If the agents in a system cannot correctly manage memory – passing the right context to each other without losing vital information or overloading the system with unnecessary details – the entire setup begins to falter. The orchestrator won't know what has already been accomplished, agents may duplicate work, and the final result will lack coherence.
Trust Between AI Agents: Ensuring Reliability in Collaborative Systems
Trust Between Agents: A Surprisingly Important Topic
One aspect that initially seems secondary but proves critical is how agents trust each other.

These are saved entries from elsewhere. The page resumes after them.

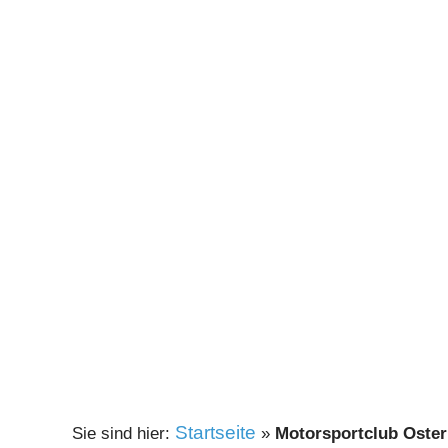
Startseite
»
Motorsportclub Oste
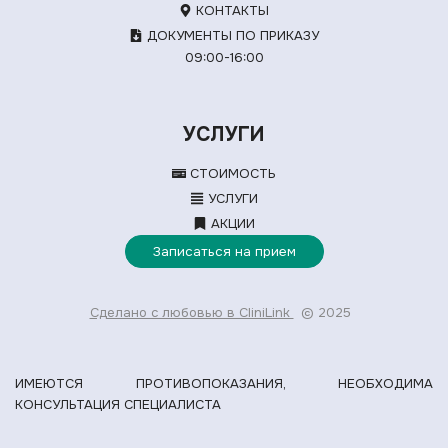
КОНТАКТЫ
ДОКУМЕНТЫ ПО ПРИКАЗУ
09:00-16:00
УСЛУГИ
СТОИМОСТЬ
УСЛУГИ
АКЦИИ
Записаться на прием
Сделано с любовью в CliniLink
© 2025
ИМЕЮТСЯ ПРОТИВОПОКАЗАНИЯ, НЕОБХОДИМА
КОНСУЛЬТАЦИЯ СПЕЦИАЛИСТА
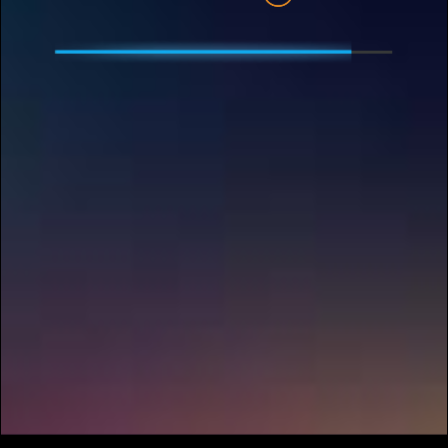
เพื่อดำเนินการต่อ
ใช่, อายุ18 ปี หรือมากกว่า
อายุไม่ถึงกำหนด
หน้าหลัก
เกม
Client Hub
เกี่ยวกับเรา
ร่วมงานกับเรา
ติดต่อเรา
เงื่อนไขการใช้บริการ
นโยบายคุกกี้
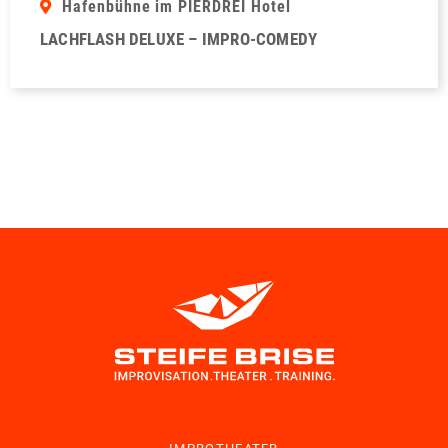
Hafenbühne im PIERDREI Hotel
LACHFLASH DELUXE – IMPRO-COMEDY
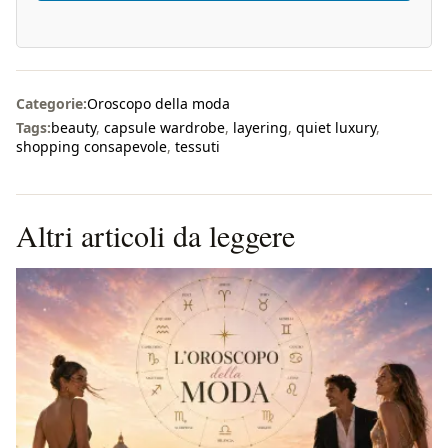
Categorie:
Oroscopo della moda
Tags:
beauty
,
capsule wardrobe
,
layering
,
quiet luxury
,
shopping consapevole
,
tessuti
Altri articoli da leggere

In a system where several agents pass information along a chain, a question arises: to what extent can one agent rely on the result provided by another? What if that agent made a mistake? What if its conclusion is incomplete?
This necessitates verification mechanisms – the ability of agents to check the data they receive, rather than simply accepting it at face value. Otherwise, a single error early in the chain can propagate and distort the final result.
This process is very similar to how human teams function. Effective teams don't blindly trust each other; they establish processes for verification, double-checking, and achieving consensus. Multi-agent AI systems are moving in the same direction.
Why Businesses Need Modular Intelligence Now
Why Business Needs This – And Why Now
Modular intelligence is not just an elegant academic concept. There's a very practical need driving its adoption.
Businesses are increasingly integrating AI into real-world workflows: analyzing legal documents, providing customer support, processing requests, and automating reports. In these applications, it's becoming clear that a single language model, even a very powerful one, is insufficient. What's needed is a system that can work in conjunction with other tools, handle long and complex tasks, maintain context, and produce reproducible results.
This is precisely what modular architecture promises: not just a smart chatbot, but a full-fledged work agent – or, more accurately, a team of agents – capable of taking on a substantial portion of the workload.
At the same time, it's important to understand that such systems are more complex to develop, require more engineering solutions, and demand greater attention to detail – especially regarding how agents interact with each other. This is not a «plug-and-play» solution. However, this complexity is precisely why companies that master this approach before others will gain a significant advantage.
Future of AI: The Evolution Towards Modular and Autonomous Systems
Where This is All Headed
If you observe the overall trajectory, the direction is quite clear: AI systems are becoming more specialized, more composite, and more autonomous. Single, all-purpose models are giving way to teams of agents with a clear division of roles.
This doesn't mean that large universal models will disappear; they will remain, but most likely as one element of a more complex system, rather than as the sole performer.
In a way, modular intelligence brings AI closer to how we ourselves think: not as a single monolithic stream, but by switching between different modes, tools, and «departments» inside our heads. Only time will tell how productive this parallelism proves to be, but conceptually, it represents one of the most interesting shifts in how we currently think about AI systems.